Our findings confirm the baseline hypothesis, i.e. the presence in SNCD of tTG-targeted mucosal IgA immune complex deposits in the intestinal mucosa, which could account for both the increased mucosal tTG expression and the lack of a serological immune response. A further clue may be found in the report of Salmi et al.,[28] who evaluated the link between the immune complex components using potassium thiocyanate and demonstrated a very strong chemical bond between antigen (tTG) and antibody (anti-tTG IgA). Therefore, it may be argued that anti-tTG could be confined to the site of production and does not pass into the systemic circulation in SNCD. A single case report confirmed this finding, demonstrating significantly higher tTG-mRNA in a patient with SNCD than in controls, and also that GFD was able to restore normal levels of duodenal tTG-mRNA.[29]

Unlike tTG, IFNγ showed a mucosal pattern characterized by an increased mucosal expression, although this did not reach that of positive controls. On the other hand, group C (IELs <15) showed a similar IFNγ pattern to negative controls, as also tTG. A possible explanation for these data might be a qualitative more than a quantitative difference in the population of IELs. Indeed, Forsberg et al.[25] have demonstrated that IELs are constituted by different subpopulations. IELγδ produce small amounts of IFNγ. A second explanation for our finding is that IFNγ levels are strongly correlated with villous atrophy.[30] Since this aspect is not marked in SNCD,[31] the moderately increased IFNγ mucosal levels in this condition could presumably be related to the mild villous degeneration. Finally, Westerholm-Ormio et al.[32] found that a moderate increase of IFNγ characterizes potential, more than overt CD and, in this case, IELs are predominantly IELγδ. The strong correlation (r = 0.81) found in our series is consistent with a report by Bayardo et al.[23] demonstrating that the expression of tTG in the intestinal mucosa is enhanced by IFNγ.

Finally, the clinical pattern of the enrolled patients, shown in Table 3, invites some interesting conclusions. In particular, subjects with a more severe IELs infiltrate more commonly suffer from diarrhea, bloating, weight loss, and iron-deficiency anemia. Thus, we may hypothesize that these symptoms may be more easily associated with SNCD. Indeed, a clinical pattern with these conditions is commonly associated with organic disorders such as CD.[33]

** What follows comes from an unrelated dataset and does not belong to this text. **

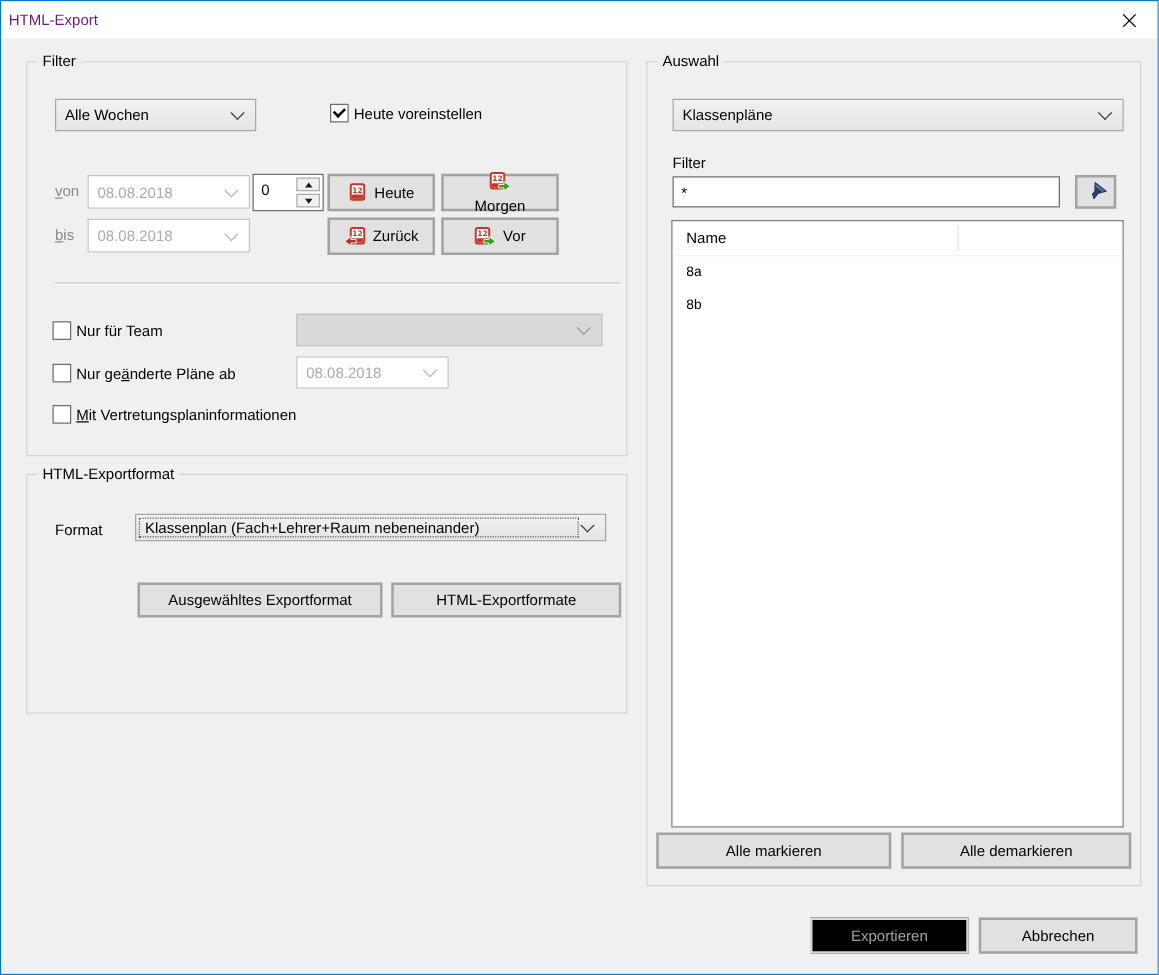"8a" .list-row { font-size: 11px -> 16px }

In conclusion, the results of this study suggest the following points:

Patients with IELs <15 per 100 enterocytes may be considered non-celiac

Patients with IELs >25 per 100 enterocytes may be considered celiac even if mainly Marsh stage 1, and with a doubtful indication for a GFD

Patients with IEL values between 15 and 25 per 100 enterocytes may be considered to inhabit a “gray zone,” in which there may be both very mild and potential forms of CD[22]

Mucosal expression of tTG and IFNγ detected by RT-PCR in paraffin-embedded biopsy samples may offer, in the near future, a synergic tool supporting the IEL count in doubtful cases of SNCD.

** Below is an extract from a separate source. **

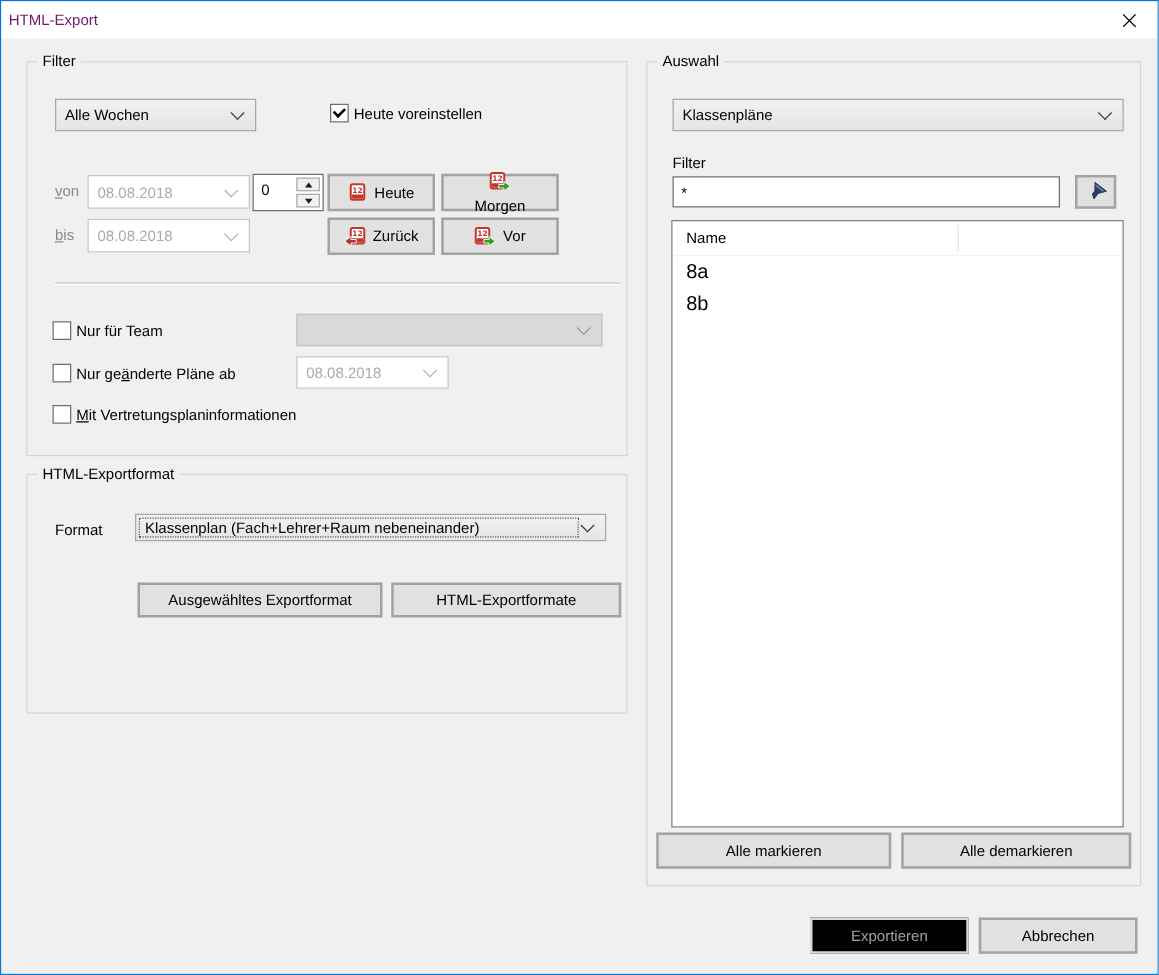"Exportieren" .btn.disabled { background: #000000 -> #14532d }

A final mention should be made of the dispute about whether patients with a histological picture of Marsh 1 should be put on a GFD diet.[34] Leffler et al.[35] have recently emphasized the ineffectiveness of a GFD in this group of subjects. However, another study[36] demonstrated that normalization of IELs is obtained after a GFD in patients with both Marsh 1 and Marsh 2 histological picture, and this is associated with an improvement of the symptoms. Our aim was to explore the molecular pathways of CD in patients with the clinical suspicion of a seronegative form of the disorder and did not aim to provide clear therapeutic indications. However, this study suggests that the submerged part of the CD “iceberg” should be paid more attention. Indeed, rather than exploring the effects of a GFD in group A and B subjects, which could be expensive and not covered by our National Health System, we believe that these patients should be seriously considered for closer follow-up in order to detect an increased predisposition to develop CD.